Transcribe every one of the records below character for character, keeping each in its original script.

_DATA LINES_.
━━━━━━━━━━━━━━━━━━━━
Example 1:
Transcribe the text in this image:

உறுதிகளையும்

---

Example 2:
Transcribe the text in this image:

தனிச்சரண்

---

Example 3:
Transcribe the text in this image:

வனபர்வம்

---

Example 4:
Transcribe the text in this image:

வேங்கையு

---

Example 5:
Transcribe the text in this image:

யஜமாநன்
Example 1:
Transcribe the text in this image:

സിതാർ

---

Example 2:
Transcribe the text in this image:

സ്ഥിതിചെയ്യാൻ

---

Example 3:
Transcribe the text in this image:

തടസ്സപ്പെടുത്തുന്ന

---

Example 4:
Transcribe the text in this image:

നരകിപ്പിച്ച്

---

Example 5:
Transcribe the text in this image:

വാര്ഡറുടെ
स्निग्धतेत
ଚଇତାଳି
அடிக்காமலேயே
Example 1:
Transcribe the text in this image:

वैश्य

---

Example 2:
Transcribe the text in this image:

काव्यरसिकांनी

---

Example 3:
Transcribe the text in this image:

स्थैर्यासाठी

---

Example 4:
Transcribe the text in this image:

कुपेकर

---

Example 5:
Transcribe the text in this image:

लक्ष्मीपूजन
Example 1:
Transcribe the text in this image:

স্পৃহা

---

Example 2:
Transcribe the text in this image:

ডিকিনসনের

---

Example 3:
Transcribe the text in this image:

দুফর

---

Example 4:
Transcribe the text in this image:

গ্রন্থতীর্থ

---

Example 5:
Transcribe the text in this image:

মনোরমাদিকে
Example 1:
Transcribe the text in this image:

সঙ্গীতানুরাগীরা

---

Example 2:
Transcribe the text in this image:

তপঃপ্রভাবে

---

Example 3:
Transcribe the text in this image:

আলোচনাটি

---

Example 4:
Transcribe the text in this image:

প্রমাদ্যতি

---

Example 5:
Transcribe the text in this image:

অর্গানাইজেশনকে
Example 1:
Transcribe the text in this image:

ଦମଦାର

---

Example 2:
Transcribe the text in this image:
━━━━━━━━━━━━━━━━━━━━
_WRITTEN RESPONSE_.
Example 1:
Transcribe the text in this image:

உறுதிகளையும்

---

Example 2:
Transcribe the text in this image:

தனிச்சரண்

---

Example 3:
Transcribe the text in this image:

வனபர்வம்

---

Example 4:
Transcribe the text in this image:

வேங்கையு

---

Example 5:
Transcribe the text in this image:

யஜமாநன்
Example 1:
Transcribe the text in this image:

സിതാർ

---

Example 2:
Transcribe the text in this image:

സ്ഥിതിചെയ്യാൻ

---

Example 3:
Transcribe the text in this image:

തടസ്സപ്പെടുത്തുന്ന

---

Example 4:
Transcribe the text in this image:

നരകിപ്പിച്ച്

---

Example 5:
Transcribe the text in this image:

വാര്ഡറുടെ
स्निग्धतेत
ଚଇତାଳି
அடிக்காமலேயே
Example 1:
Transcribe the text in this image:

वैश्य

---

Example 2:
Transcribe the text in this image:

काव्यरसिकांनी

---

Example 3:
Transcribe the text in this image:

स्थैर्यासाठी

---

Example 4:
Transcribe the text in this image:

कुपेकर

---

Example 5:
Transcribe the text in this image:

लक्ष्मीपूजन
Example 1:
Transcribe the text in this image:

স্পৃহা

---

Example 2:
Transcribe the text in this image:

ডিকিনসনের

---

Example 3:
Transcribe the text in this image:

দুফর

---

Example 4:
Transcribe the text in this image:

গ্রন্থতীর্থ

---

Example 5:
Transcribe the text in this image:

মনোরমাদিকে
Example 1:
Transcribe the text in this image:

সঙ্গীতানুরাগীরা

---

Example 2:
Transcribe the text in this image:

তপঃপ্রভাবে

---

Example 3:
Transcribe the text in this image:

আলোচনাটি

---

Example 4:
Transcribe the text in this image:

প্রমাদ্যতি

---

Example 5:
Transcribe the text in this image:

অর্গানাইজেশনকে
Example 1:
Transcribe the text in this image:

ଦମଦାର

---

Example 2:
Transcribe the text in this image:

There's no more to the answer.